One might say that the decade of the 60s was book-ended by events that helped illuminate environmental concerns. The first event was the 1962 publication of Rachel Carson’s Silent Spring. Carson was not the first person to voice concerns about the use of powerful pesticides like DDT, but her book, tying together her scientific background with the easy-to-understand metaphor of a silent spring, made a powerful impact on the country. Chemical companies became the primary focal point after the book was published, but Carson’s book was powerful in that it encouraged people to ask more questions. President John F. Kennedy’s administration commissioned research that validated many of Carson’s findings, further adding fuel to the flame.
At the end of the decade, there was a terrible oil spill that, today, calls to mind more recent events like the Exxon Valdez oil spill and the BP oil spill in the Gulf Coast. In January, 1969, a Unocal rig spilled a whopping three million gallons of oil into the ocean off the coast of Santa Barbara. People saw images of oil-soaked birds and other wildlife. This event was perhaps even more powerful in driving attention to how American industry was impacting the environment. Unlike Rachel Carson’s book, which could be dismissed as propaganda by people who wanted to do so, the “Santa Barbara blowout” was unquestionably happening. The reality of the event could not be avoided.
Other figures also gained prominence during the 1960s through their efforts to draw attention to the environment. One example of such a person was Gaylord Nelson, who started the decade as governor of Wisconsin and then moved on to the US Senate. This article from Nelsonearthday.net describes how Nelson pressured the government and industries to take better care of all resources, both natural and human.

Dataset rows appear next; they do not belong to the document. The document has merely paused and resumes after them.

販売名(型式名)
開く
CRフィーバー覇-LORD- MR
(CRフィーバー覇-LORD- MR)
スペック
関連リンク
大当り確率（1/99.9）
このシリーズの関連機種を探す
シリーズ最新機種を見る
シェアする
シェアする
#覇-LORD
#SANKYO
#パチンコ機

In between the publication of Silent Spring and the Santa Barbara blowout, Americans began raising more questions about air quality control and water quality control. It is not surprising that industries like the steel industry, of which Crucible was a major part, started to look for cleaner ways to do business during this time period. Wallover would continue to make efforts over the next several years to use environmentally friendly methodologies and to meet EPA standards for safety and sustainability, goals that continue to this day.